La lettre du Médiateur – n°9 (20 avril 2018)

Entre le 9 et le 16 avril, onze réclamations m’ont été adressées. Les précédentes lettres du médiateur sont toujours consultables en ligne.

Pour répondre à un participant qui me demandait quel sera mon rôle par rapport à la constitution du rapport de synthèse, je tiens à rappeler à tous les participants que je suis le médiateur des Etats généraux de la bioéthique entre le CCNE et les citoyens pour, et uniquement pour, la consultation. Mon travail s’achèvera donc le 30 avril au terme de celle-ci. Pour la constitution du rapport de synthèse que le CCNE entamera durant le mois de mai, il sera le seul responsable de l’objectivité de ce rapport – en qualité d’institution indépendante spécialiste des questions de bioéthique. Chacun pourra juger et contester, si nécessaire, auprès de lui la réelle objectivité de ce rapport après sa remise aux pouvoirs publics en juin. Je souligne par ailleurs à ce participant que j’ai bien répondu à sa question quant à l’objectivité de la communication Twitter du CCNE dans la lettre n°8.

Un participant regrette que le site web soit très lent et qu’il est donc très difficile de mettre des propositions, d’autant qu’il faille lire toutes les autres propositions avant de participer. Sur ce dernier point, je tiens à lui rappeler qu’il n’est évidemment pas nécessaire de prendre connaissance de toutes les propositions avant de déposer la sienne. D’autre part, concernant la lenteur du site web, j’invite ce participant – ainsi que les autres participants qui rencontreraient ce problème – à se signaler auprès de l’assistance pour déterminer si le problème vient ou non de la plate-forme. Par ailleurs, concernant ses propositions, j’invite ce participant à les renseigner respectivement dans les thématiques « santé et environnement » pour la contribution sur l’alimentation humaine et « procréation et société » pour celle sur les questions de fertilité.

Par ailleurs, puisque plusieurs réclamations ont eu trait à ce problème, j’indique à tous les participants qu’un bug d’affichage s’est produit sur la plate-forme, ce qui a conduit plusieurs d’entre eux à suspecter un « bourrage d’urnes » (vote automatique en masse sur certaines propositions) – comme cela a pu déjà être le cas il y a quelques semaines – ou encore un « hackage » du compte d’un participant. Je remercie les participants pour leur vigilance concernant ce problème qui n’était donc qu’un simple dysfonctionnement technique qui n’a eu aucun impact à la fois sur la participation de ce citoyen ni sur la consultation dans son ensemble. Les participants n’ont donc rien à craindre vis-à-vis de la confidentialité de leur données, ni sur la fiabilité de la plate-forme pour recueillir leurs opinions.

Un participant m’a par ailleurs signalé un problème concernant l’utilisation du bouton « d’accord » sur les arguments. Je le fais remonter à Cap Collectif pour comprendre d’où vient le dysfonctionnement.

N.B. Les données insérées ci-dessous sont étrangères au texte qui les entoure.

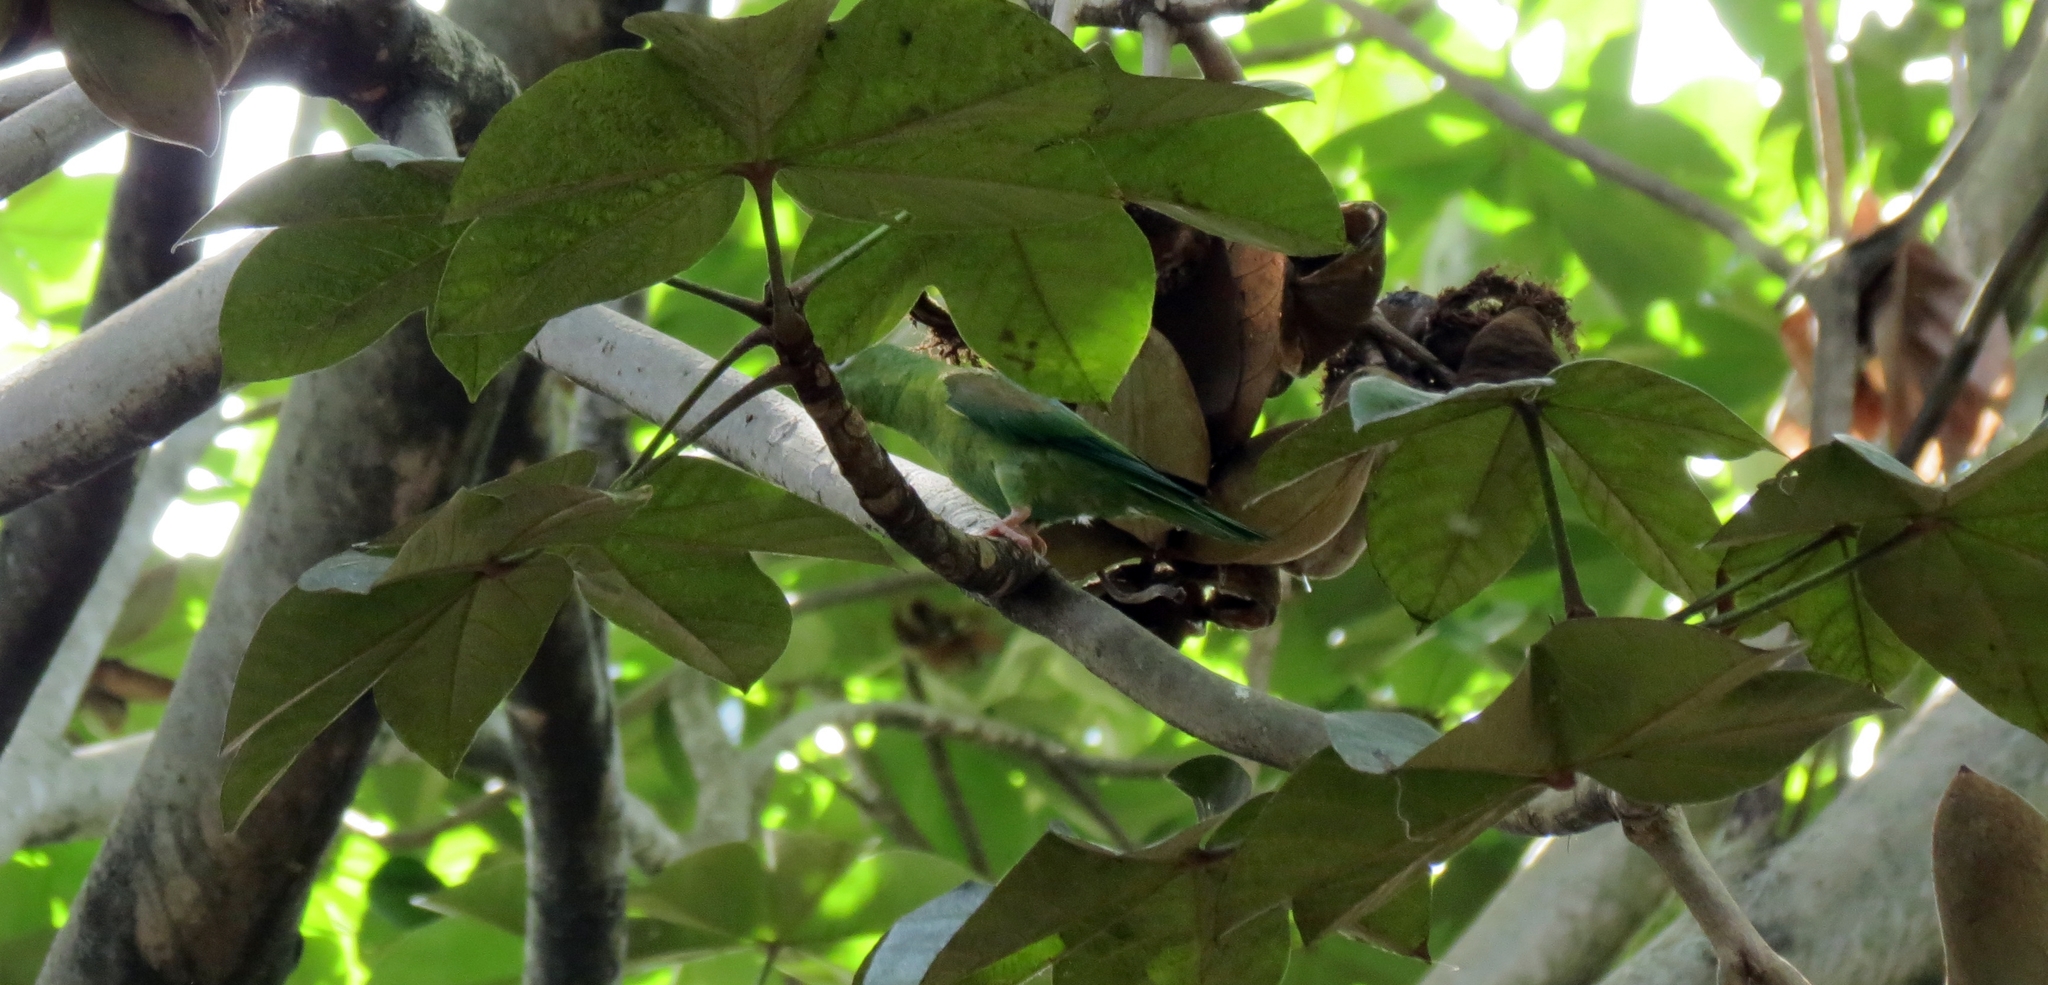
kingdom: Animalia
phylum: Chordata
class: Aves
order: Psittaciformes
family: Psittacidae
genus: Brotogeris
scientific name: Brotogeris jugularis
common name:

Plusieurs participants ont, de nouveau, posté des réclamations concernant les notions de « pour » et de « contre » au sein de la consultation en ligne. Pour rappel : concernant les colonnes d’arguments, les « erreurs » de colonnes seront corrigées par Cap Collectif lors de la réalisation de sa synthèse et n’affectent donc en rien la prise en compte des arguments. Concernant le fait de voter sur des constats, il faut, me semble-t-il, entendre par « pour » : « ce constat est correctement formulé et vrai » et par contre : « ce constat est faux ou mal formulé en l’espèce ». Les colonnes d’arguments servent précisément à étayer ces votes pour expliquer lever toute ambiguïté sur les raisons de ces votes.

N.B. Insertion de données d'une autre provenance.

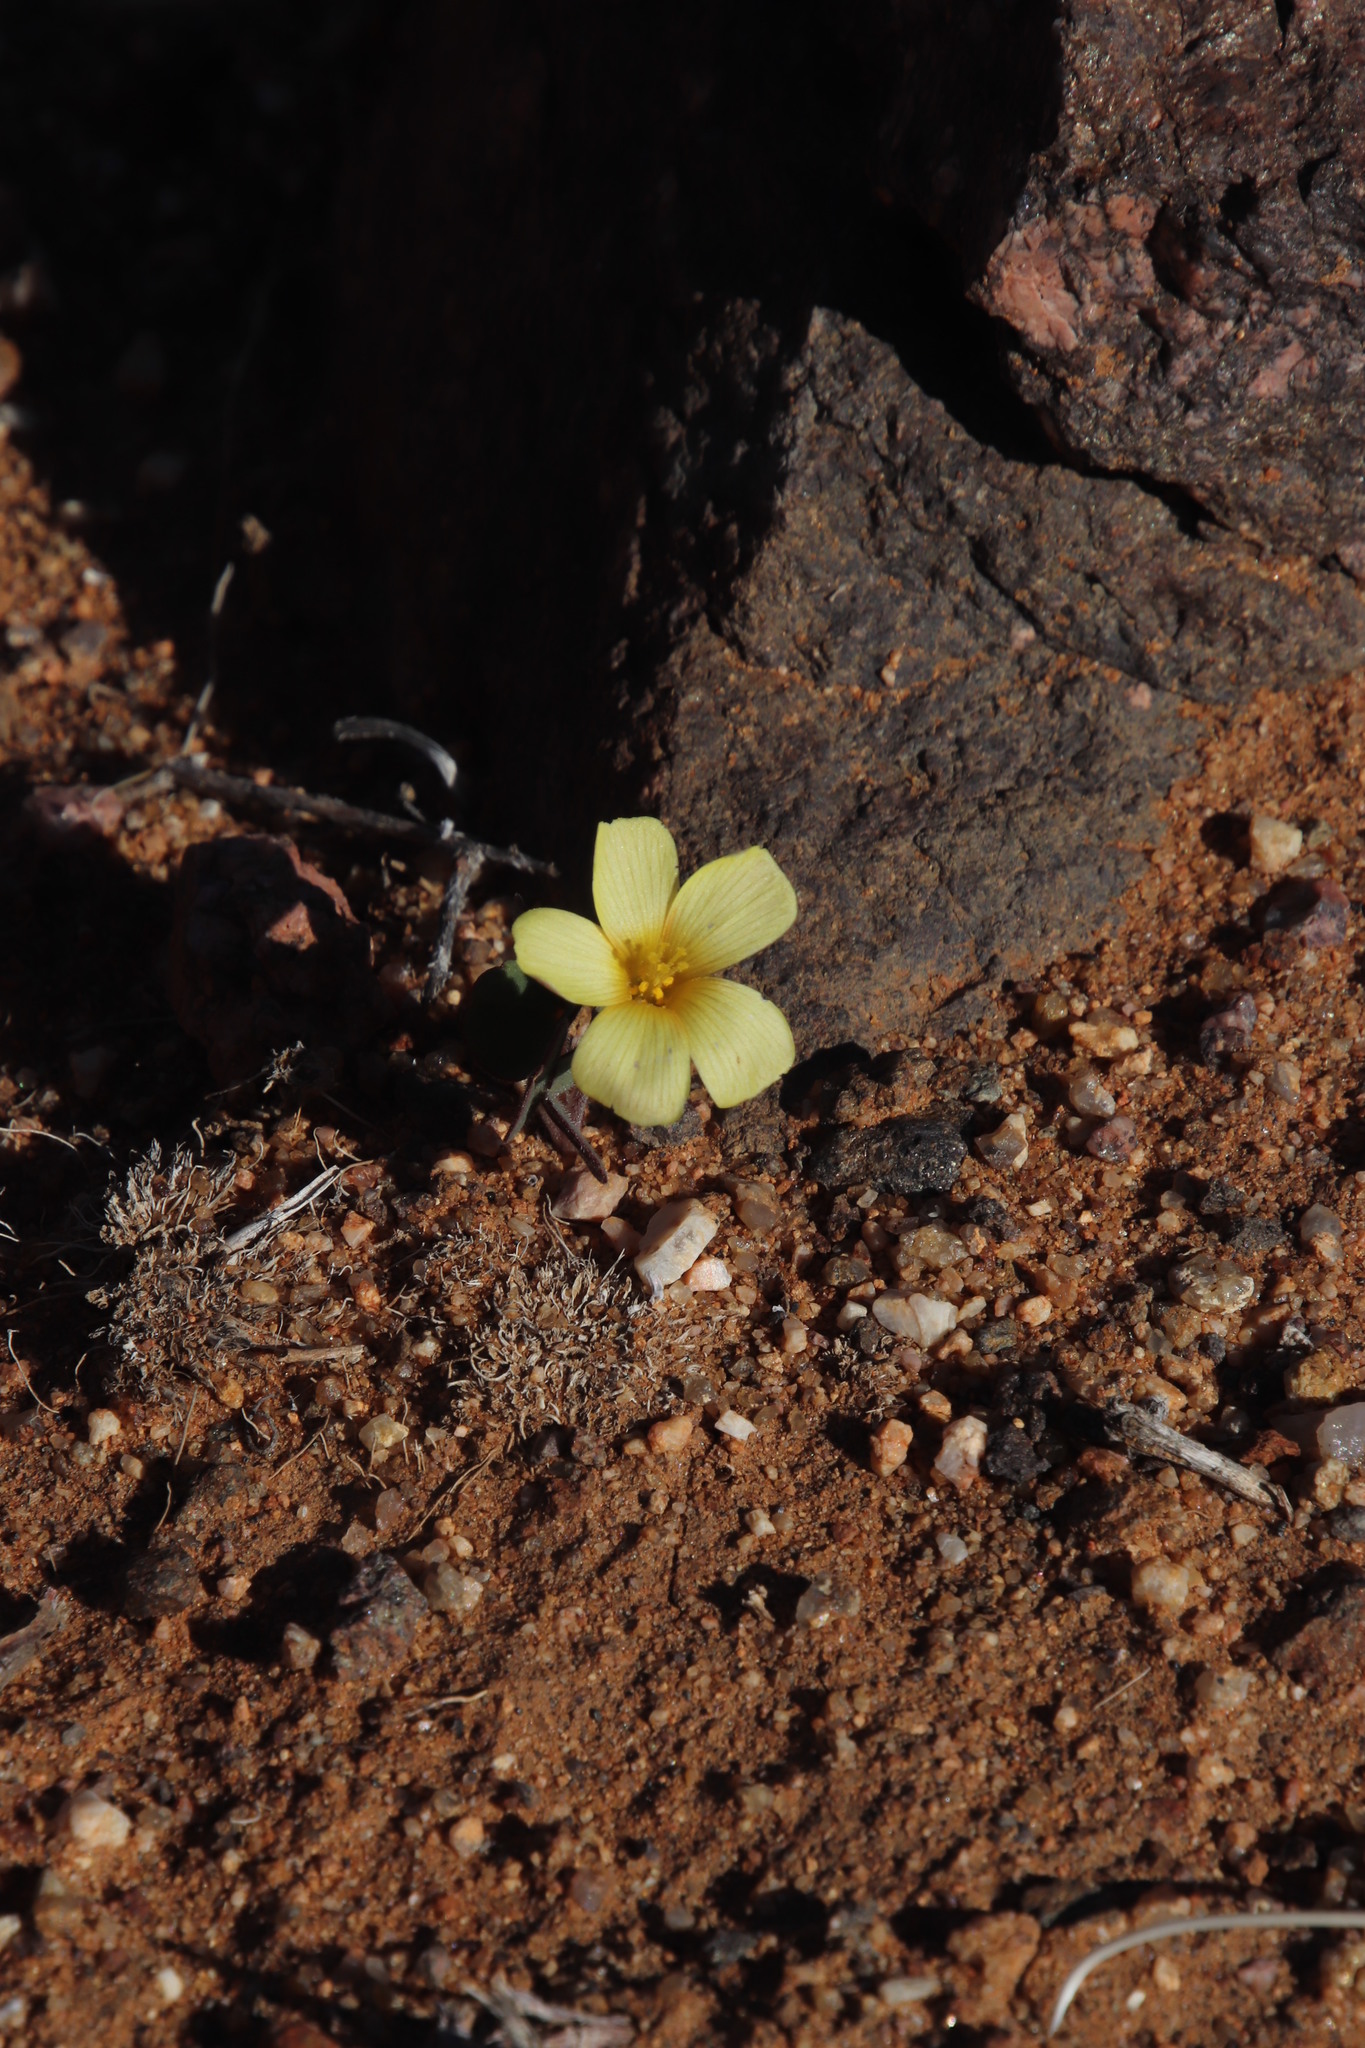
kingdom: Plantae
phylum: Tracheophyta
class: Magnoliopsida
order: Oxalidales
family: Oxalidaceae
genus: Oxalis
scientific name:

Enfin, concernant les propositions qu’un participant estime nécessaire de modérer, elles ne me semblent pas contrevenir à la charte de modération dans la mesure où, depuis la découverte d’un « bourrage d’urnes » comme évoqué plus haut, les accusations généralement infondées se révèlent souvent présentes sur la plate-forme. Elles ne me semblent pas pour autant constituer une « atteinte à autrui » : elles sont le plus souvent hors-sujet mais témoignent en même temps d’une grande vigilance des participants au bon déroulement de la consultation. A ce titre, le participant qui serait « privilégié » par la modération d’après la réclamation a lui-même été accusé dernièrement d’avoir posté un grand nombre de votes de façon automatisée.